Privato non solo della parola, ma soprattutto dei suoi seguaci religiosi, il Cristo rezziano si rivela un inadeguato paladino dell’umanità, un leader anarchico destinato alla sconfitta, innanzitutto dialettica, con il potere precostituito rappresentato dalla figura di Ponzio Pilato. La guerra sotterranea tra collettività e individualismo, tra le catene della tradizione e la libertà personale, presente da sempre nelle sue opere, viene ribadita dal costante commento sonoro affidato alle parole di Juan Domingo Perón, María Eva Duarte e Jorge Rafael Videla. Opprimenti ed efficaci nonostante la chiara incomprensibilità della lingua, le loro voci si mescolano inscindibilmente con i canti etnici, il bisbiglio impercettibile della Madonna, le urla continue del Cristo e il dialetto dell’anziana signora che lo accompagna in questo dissacrante viaggio.

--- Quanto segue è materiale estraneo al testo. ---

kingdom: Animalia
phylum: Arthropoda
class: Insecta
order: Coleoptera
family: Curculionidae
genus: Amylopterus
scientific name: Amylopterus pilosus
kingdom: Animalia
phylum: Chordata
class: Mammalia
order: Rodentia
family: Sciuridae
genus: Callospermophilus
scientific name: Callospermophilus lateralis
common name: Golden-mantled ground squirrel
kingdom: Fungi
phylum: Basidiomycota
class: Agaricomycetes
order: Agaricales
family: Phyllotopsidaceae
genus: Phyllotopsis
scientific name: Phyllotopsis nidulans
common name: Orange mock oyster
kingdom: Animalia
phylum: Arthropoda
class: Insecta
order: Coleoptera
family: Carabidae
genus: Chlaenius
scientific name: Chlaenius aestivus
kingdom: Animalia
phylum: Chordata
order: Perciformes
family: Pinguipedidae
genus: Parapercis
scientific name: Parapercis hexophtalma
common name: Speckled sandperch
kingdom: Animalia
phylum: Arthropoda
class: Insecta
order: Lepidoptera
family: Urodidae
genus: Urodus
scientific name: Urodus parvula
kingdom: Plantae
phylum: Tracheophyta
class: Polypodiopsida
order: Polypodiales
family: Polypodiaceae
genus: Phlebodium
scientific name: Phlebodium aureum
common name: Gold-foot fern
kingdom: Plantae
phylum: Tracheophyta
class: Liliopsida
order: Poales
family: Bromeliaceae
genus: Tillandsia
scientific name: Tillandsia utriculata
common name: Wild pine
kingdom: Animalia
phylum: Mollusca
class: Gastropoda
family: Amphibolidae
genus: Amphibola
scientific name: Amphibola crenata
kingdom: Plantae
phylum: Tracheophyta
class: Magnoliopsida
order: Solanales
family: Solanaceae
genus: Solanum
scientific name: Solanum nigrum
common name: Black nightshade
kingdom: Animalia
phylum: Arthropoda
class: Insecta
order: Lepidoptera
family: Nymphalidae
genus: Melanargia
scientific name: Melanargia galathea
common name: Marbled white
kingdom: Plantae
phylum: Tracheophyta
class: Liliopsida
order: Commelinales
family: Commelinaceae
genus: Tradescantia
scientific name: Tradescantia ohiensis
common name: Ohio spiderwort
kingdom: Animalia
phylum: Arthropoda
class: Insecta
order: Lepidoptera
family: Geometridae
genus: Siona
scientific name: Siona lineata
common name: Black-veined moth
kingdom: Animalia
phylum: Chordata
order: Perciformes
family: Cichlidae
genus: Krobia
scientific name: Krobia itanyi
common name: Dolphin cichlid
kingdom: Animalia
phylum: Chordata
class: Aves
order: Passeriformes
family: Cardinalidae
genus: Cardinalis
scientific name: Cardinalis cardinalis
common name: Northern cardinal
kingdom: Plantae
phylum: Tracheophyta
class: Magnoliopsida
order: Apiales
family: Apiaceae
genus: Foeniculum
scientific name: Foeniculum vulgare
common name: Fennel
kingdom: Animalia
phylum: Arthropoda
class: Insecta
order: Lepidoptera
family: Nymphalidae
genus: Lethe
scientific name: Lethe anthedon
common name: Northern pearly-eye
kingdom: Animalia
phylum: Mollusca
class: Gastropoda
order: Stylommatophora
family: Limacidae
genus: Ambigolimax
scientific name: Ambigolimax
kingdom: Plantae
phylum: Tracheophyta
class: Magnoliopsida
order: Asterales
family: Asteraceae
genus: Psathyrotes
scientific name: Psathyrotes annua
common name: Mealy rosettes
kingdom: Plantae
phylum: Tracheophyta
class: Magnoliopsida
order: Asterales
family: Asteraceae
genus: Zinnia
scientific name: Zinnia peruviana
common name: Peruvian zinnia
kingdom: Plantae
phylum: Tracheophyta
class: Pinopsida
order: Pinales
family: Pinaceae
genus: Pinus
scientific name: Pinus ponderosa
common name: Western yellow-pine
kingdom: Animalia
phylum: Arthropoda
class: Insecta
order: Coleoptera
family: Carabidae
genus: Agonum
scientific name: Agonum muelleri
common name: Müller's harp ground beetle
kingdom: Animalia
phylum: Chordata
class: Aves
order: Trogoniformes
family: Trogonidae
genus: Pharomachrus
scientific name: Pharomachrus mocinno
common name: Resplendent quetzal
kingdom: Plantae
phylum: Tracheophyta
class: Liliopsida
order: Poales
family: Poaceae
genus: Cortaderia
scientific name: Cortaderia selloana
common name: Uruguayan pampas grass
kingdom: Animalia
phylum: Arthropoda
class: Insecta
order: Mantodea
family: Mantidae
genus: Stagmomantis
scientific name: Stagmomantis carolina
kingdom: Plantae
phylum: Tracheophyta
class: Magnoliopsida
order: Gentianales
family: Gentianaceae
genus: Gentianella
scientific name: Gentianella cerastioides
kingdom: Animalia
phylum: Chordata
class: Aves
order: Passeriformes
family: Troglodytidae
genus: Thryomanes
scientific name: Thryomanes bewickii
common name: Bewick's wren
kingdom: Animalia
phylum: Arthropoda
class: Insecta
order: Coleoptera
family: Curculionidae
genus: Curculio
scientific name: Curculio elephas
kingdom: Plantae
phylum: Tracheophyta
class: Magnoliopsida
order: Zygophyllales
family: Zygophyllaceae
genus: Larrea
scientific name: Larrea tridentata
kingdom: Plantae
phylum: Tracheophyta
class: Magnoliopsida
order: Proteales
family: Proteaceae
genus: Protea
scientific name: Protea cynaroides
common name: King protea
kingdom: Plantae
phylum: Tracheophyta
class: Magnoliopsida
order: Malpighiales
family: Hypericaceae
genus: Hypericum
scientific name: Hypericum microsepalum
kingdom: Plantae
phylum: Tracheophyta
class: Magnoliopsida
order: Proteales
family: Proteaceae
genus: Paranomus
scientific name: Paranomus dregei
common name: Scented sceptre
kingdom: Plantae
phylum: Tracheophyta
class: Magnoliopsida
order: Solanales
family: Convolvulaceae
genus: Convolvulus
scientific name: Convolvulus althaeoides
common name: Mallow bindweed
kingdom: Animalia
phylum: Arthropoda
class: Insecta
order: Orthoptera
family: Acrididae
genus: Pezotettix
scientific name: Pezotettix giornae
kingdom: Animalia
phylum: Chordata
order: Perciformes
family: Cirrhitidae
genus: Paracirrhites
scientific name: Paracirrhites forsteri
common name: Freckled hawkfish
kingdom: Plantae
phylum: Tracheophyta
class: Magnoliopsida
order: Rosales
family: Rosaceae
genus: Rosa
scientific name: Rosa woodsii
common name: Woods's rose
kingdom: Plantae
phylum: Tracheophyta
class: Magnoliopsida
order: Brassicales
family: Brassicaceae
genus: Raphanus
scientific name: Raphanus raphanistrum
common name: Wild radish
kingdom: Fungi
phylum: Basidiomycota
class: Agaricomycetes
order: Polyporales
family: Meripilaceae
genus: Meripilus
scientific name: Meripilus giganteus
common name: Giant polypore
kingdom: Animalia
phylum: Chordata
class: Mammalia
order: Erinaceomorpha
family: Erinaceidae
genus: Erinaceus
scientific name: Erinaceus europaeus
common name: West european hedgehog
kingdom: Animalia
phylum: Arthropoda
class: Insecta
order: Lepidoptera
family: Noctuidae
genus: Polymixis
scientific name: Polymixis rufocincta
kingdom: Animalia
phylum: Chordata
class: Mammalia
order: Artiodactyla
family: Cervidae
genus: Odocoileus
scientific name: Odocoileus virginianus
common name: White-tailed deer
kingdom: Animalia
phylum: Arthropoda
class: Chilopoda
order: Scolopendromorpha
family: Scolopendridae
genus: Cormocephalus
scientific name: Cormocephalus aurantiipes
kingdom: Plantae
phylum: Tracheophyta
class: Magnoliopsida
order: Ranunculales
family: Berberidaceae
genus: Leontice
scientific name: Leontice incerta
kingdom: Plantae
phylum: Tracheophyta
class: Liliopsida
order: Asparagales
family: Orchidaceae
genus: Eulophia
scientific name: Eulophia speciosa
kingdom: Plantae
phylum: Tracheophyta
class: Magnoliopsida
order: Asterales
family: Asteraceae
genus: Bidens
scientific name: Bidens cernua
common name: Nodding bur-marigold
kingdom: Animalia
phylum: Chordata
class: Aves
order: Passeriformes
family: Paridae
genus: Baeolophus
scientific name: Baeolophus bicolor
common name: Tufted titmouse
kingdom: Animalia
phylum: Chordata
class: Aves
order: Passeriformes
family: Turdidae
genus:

Nel marasma di suoni, gli acuti di Gesù risultano quindi inadatti al compito di trascinare l’umanità verso un destino migliore, fino a quando egli stesso si ribellerà alla missione affidatagli alla nascita, per uniformarsi, con tutti i suoi difetti, al resto dell’umanità. L’irriverente forza rivoluzionaria di Rezza si nutre quindi della millenaria tradizione religiosa e di quella, ben più recente, del cinema, per creare, come fa ormai da più di trent’anni, nuove forme d’arte, di avanguardia e sperimentazione.